A CLARK CHRISTMAS TURKEY
Michael Butts | Martinsburg, WV USA | 09/12/2005
(2 out of 5 stars)
"Fans of the prolific Mary Higgins Clark will be familiar with her Christmas "suspense" motif---usually highly romantic and not too violent. Tis the season after all. In this mindlessly inane adaptatin of the book by Miss Clark and her daughter, Carol Higgins Clark, we find a heartless business broker killed by a golf ball. He goes to heaven and meets his guardian angel (awful performance from Greg Evigan), and is given a chance to get into heaven (he hasn't been all that good a boy you see) by helping a young girl and her mother, who are in the witness protection program, because mommy can put the finger on a notorious mob boss. The plot makes no sense, ergo:
1. All of a sudden, the dead guy can be seen and felt not only by the youngster and her mama, but by the bad guys....where did this come about?

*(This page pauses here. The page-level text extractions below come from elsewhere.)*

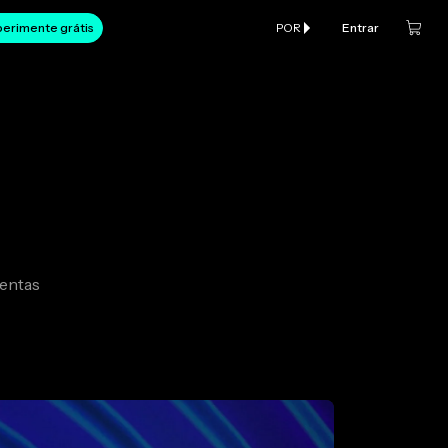
erimente grátis
POR
Entrar
mentas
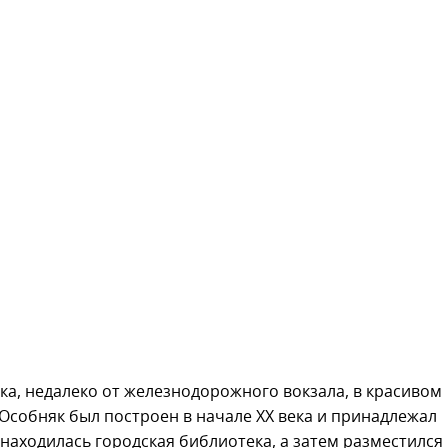
ка, недалеко от железнодорожного вокзала, в красивом
Особняк был построен в начале XX века и принадлежал
 находилась городская библиотека, а затем разместился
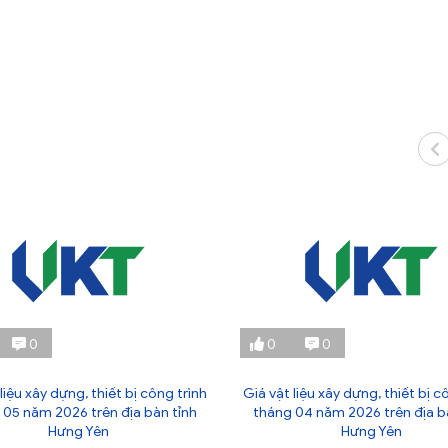
0
0
0
liệu xây dựng, thiết bị công trình
Giá vật liệu xây dựng, thiết bị c
 05 năm 2026 trên địa bàn tỉnh
tháng 04 năm 2026 trên địa b
Hưng Yên
Hưng Yên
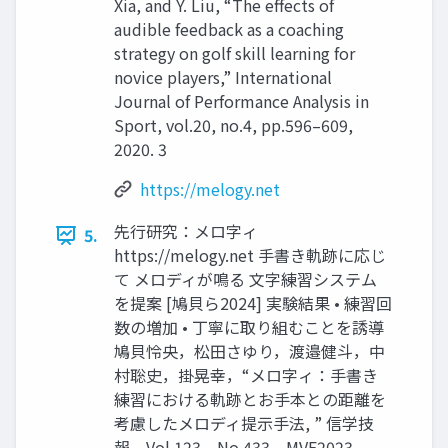
Xia, and Y. Liu, “The effects of
audible feedback as a coaching
strategy on golf skill learning for
novice players,” International
Journal of Performance Analysis in
Sport, vol.20, no.4, pp.596–609,
2020. 3
https://melogy.net
先行研究：メロ字ィ
5.
https://melogy.net 手書き軌跡に応じ
て メロディが鳴る 文字練習システム
を提案 [鳩貝ら2024] 実験結果 • 練習回
数の増加 • 丁寧に取り組むことを誘導
鳩貝怜央，松田さゆり，渡邉健斗，中
村聡史，掛晃幸，“メロ字ィ：手書き
練習における軌跡とお手本との距離を
考慮したメロディ提示手法, ” 信学技
報，Vol.123，No.433，MVE2023-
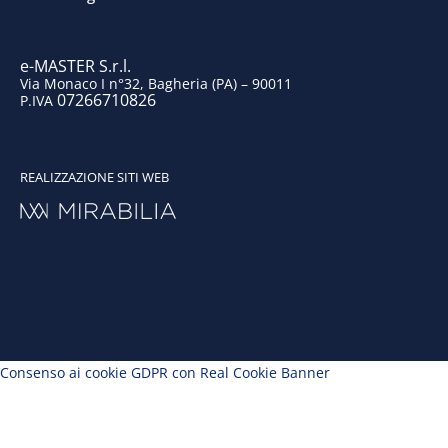
m
e-MASTER S.r.l.
Via Monaco I n°32, Bagheria (PA) – 90011
07266710826
P.IVA
REALIZZAZIONE SITI WEB
Consenso ai cookie GDPR con Real Cookie Banner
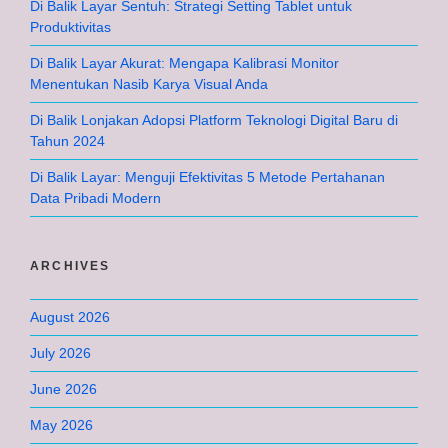
Di Balik Layar Sentuh: Strategi Setting Tablet untuk
Produktivitas
Di Balik Layar Akurat: Mengapa Kalibrasi Monitor
Menentukan Nasib Karya Visual Anda
Di Balik Lonjakan Adopsi Platform Teknologi Digital Baru di
Tahun 2024
Di Balik Layar: Menguji Efektivitas 5 Metode Pertahanan
Data Pribadi Modern
ARCHIVES
August 2026
July 2026
June 2026
May 2026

2. Why would the witness protection program separate the mother from her daughter and mother and require additional men for protection?
3. Why does the hero have trouble finding the kidnapped daughter when elsewhere in the movie, all he has to do is just transport himself wherever he wants to go?
Cameron Bancroft is useless in the lead role, and Erika Eleniak is wasted in a role that requires her to pout and sing awful jazz versions of "Silent Night" and "Jolly Old St. Nicholas."
While I have enjoyed some of the other Higgins Clark adaptations, this one's lack of dramatic motivation leaves one wondering if Santa caught us sleeping during this one."